A Chinese firm’s investment in the troubled Waltham-based battery maker A123 may yet save the green-energy firm from becoming the next Solyndra. Yet even if A123 goes bust, it’s worth remembering that the Obama administration’s multi-billion-dollar plan to create a clean-energy industry in the United States always assumed that some grant recipients would fail.
Nonetheless, Republican critics of A123’s deal with Chinese auto-parts maker Wanxiang Group are right to highlight its risks: Wanxiang may be pouring up to $450 million into A123 in order to acquire its technology, which could lead to more powerful electric-car batteries. It would surely be preferable to keep such potentially groundbreaking technology in American hands, especially after the company received a $250 million grant from the US government. But it’s too early to say that the grant was wasted: The fresh cash infusion from China could also help preserve A123’s 1,300 jobs in Waltham and Michigan.
All people familiar with venture capital, including Mitt Romney, know that most start-ups fail, especially in emerging sectors. But venture capitalists also know those losses can be eclipsed by a few successes. In this case, success may do more than reward investors; it can also mean a new industry. That was the bet that the Obama administration made when it gave money to A123 and other promising manufacturers. The thought was that the US economy, to compete with Asian countries already investing in their own electric car supply chains, needed its own manufacturing facilities. That would cut costs for domestic automakers as they build next-generation vehicles.

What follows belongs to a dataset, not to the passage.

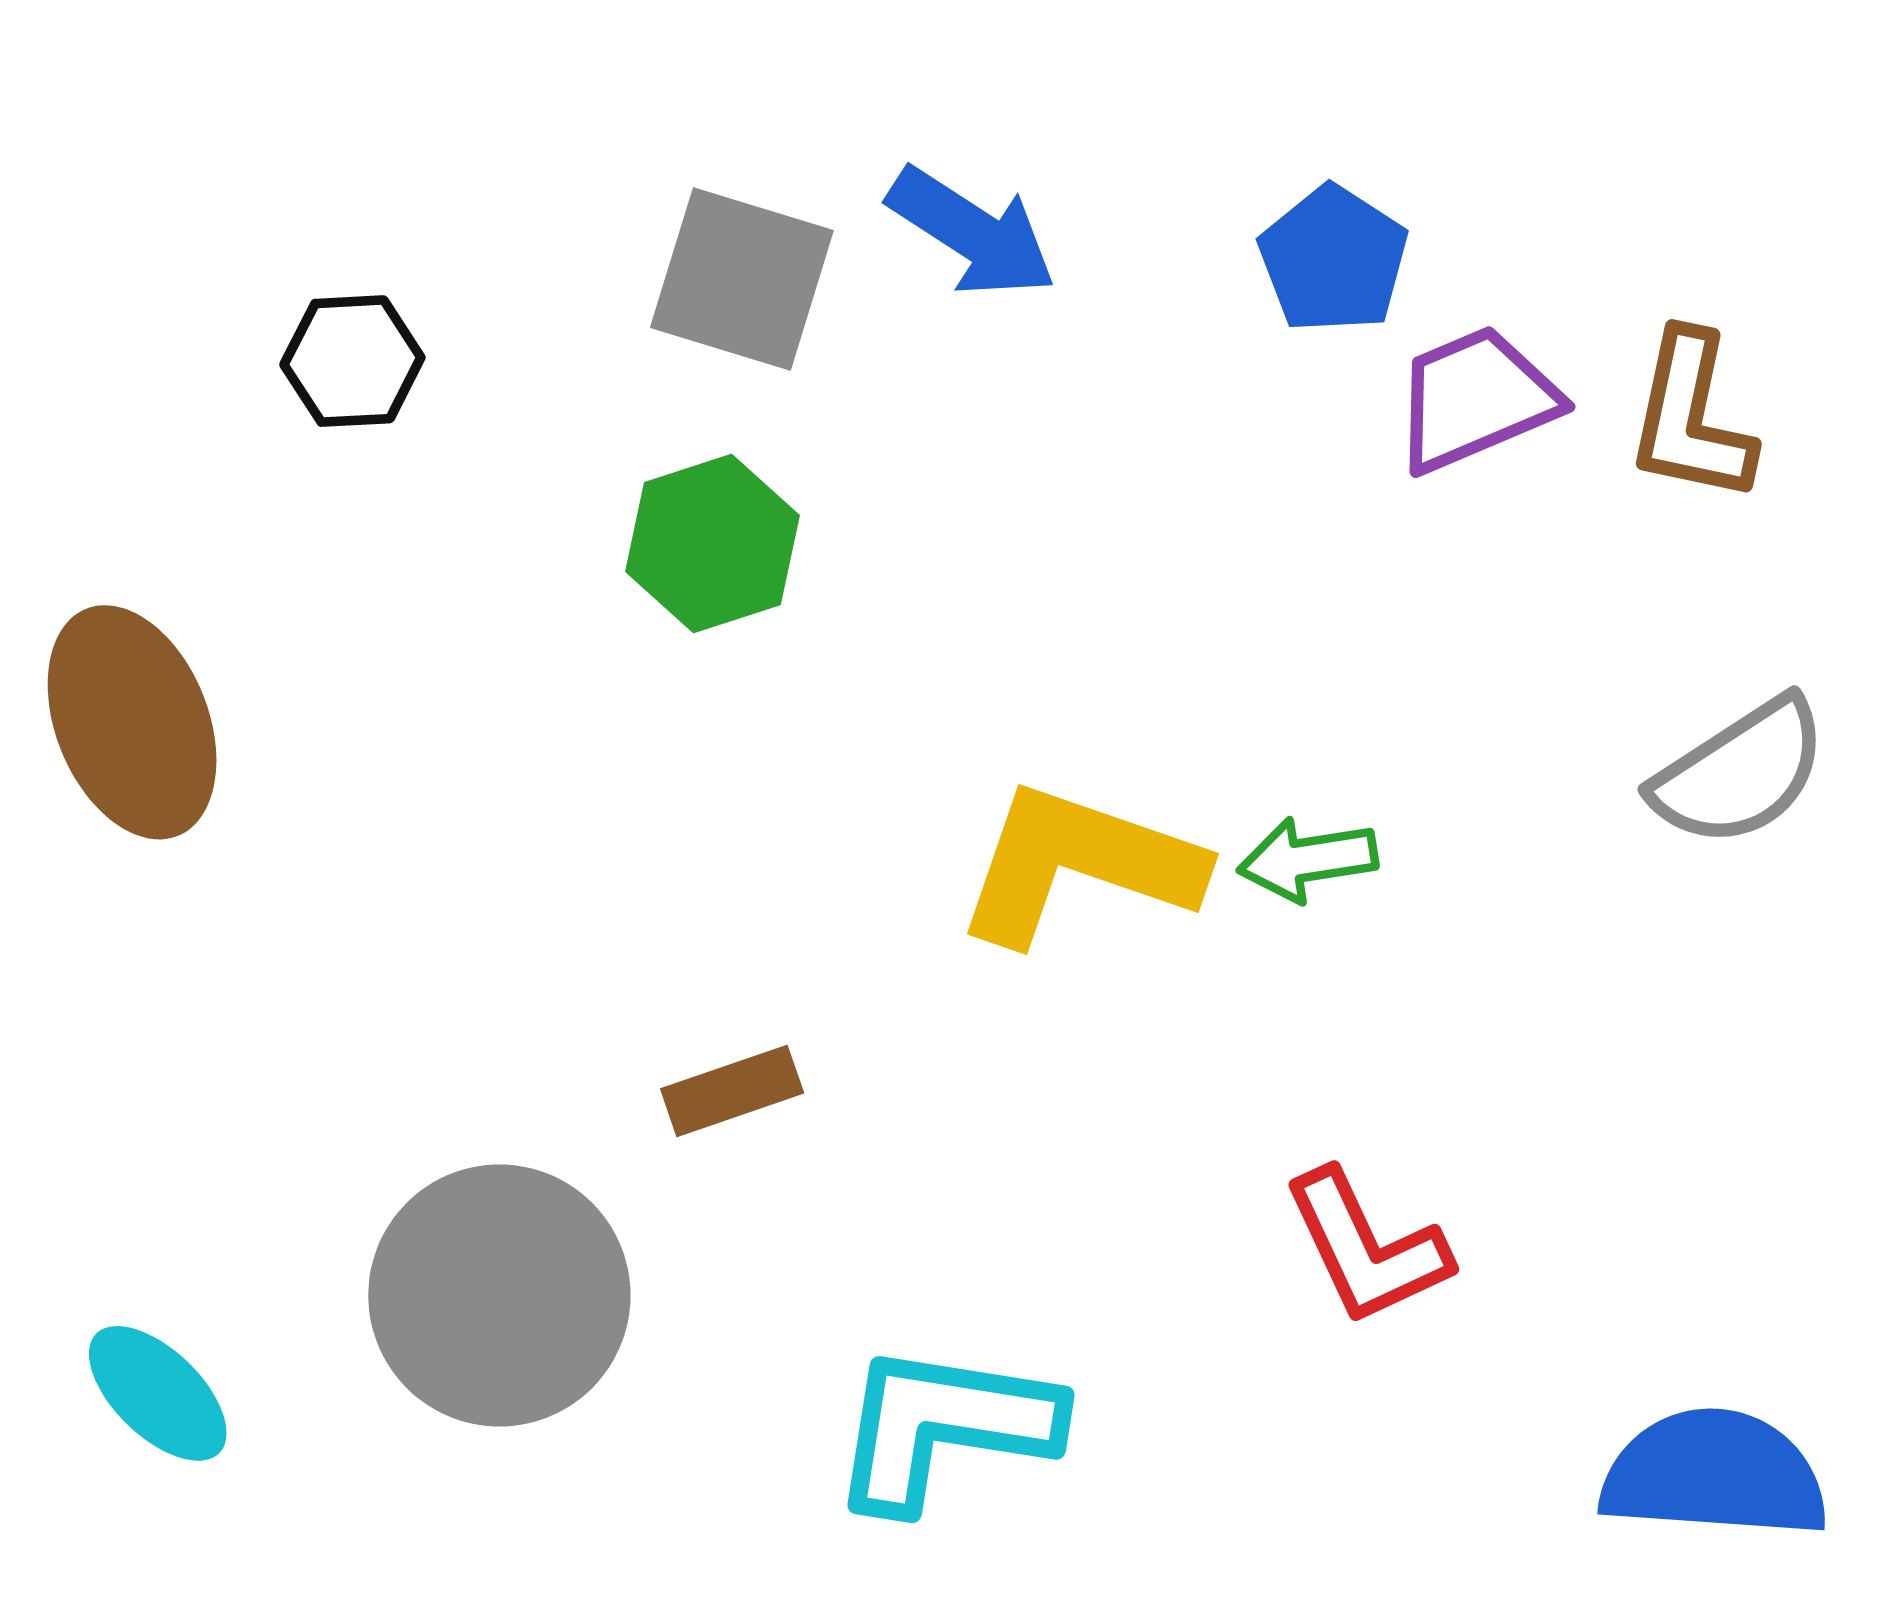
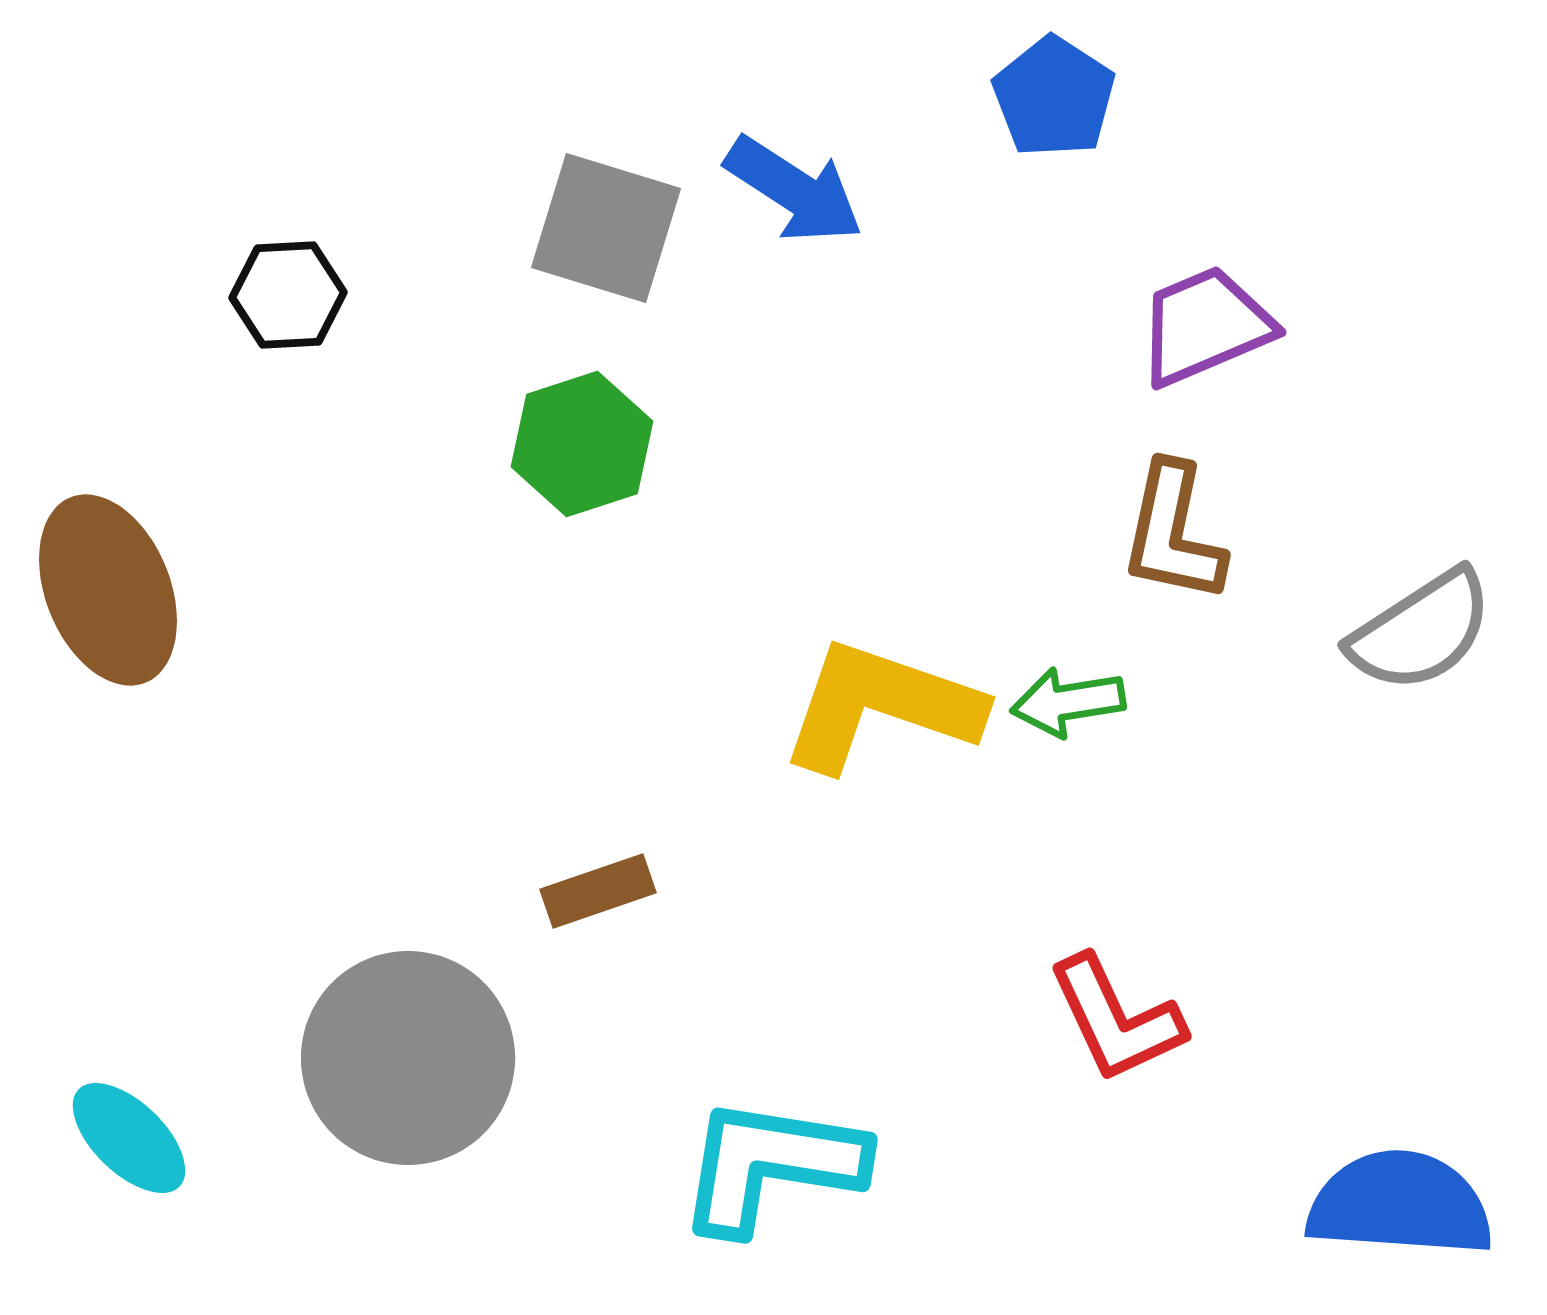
blue pentagon: (1333, 259) -> (1054, 97), moved
brown L-shape: (1691, 417) -> (1173, 533), moved

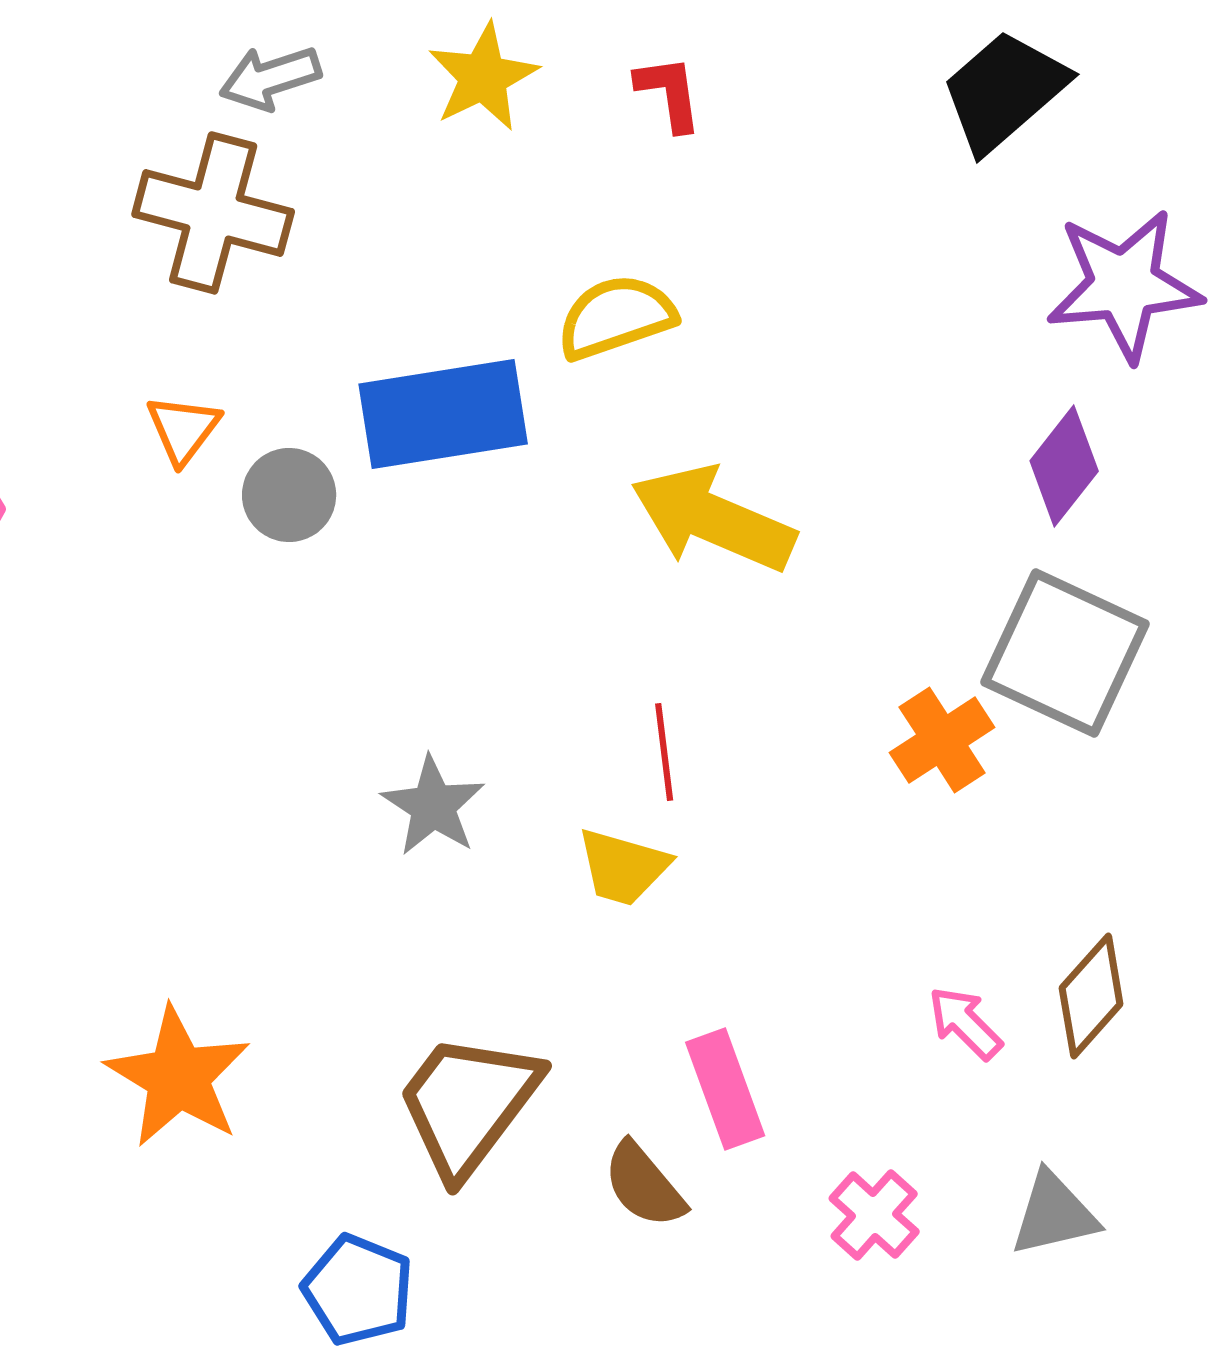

Far from suggesting that advanced manufacturing is a bad bet, foreign investment into A123 reflects its long-term potential. Chinese leaders see this; in addition to Wanxiang’s move, its government is proposing a $10,000 rebate for electric car buyers. While markets haven’t yet embraced the new technology either here or abroad, America’s competitors aren’t willing to give up on the emerging sector. Neither should the United States.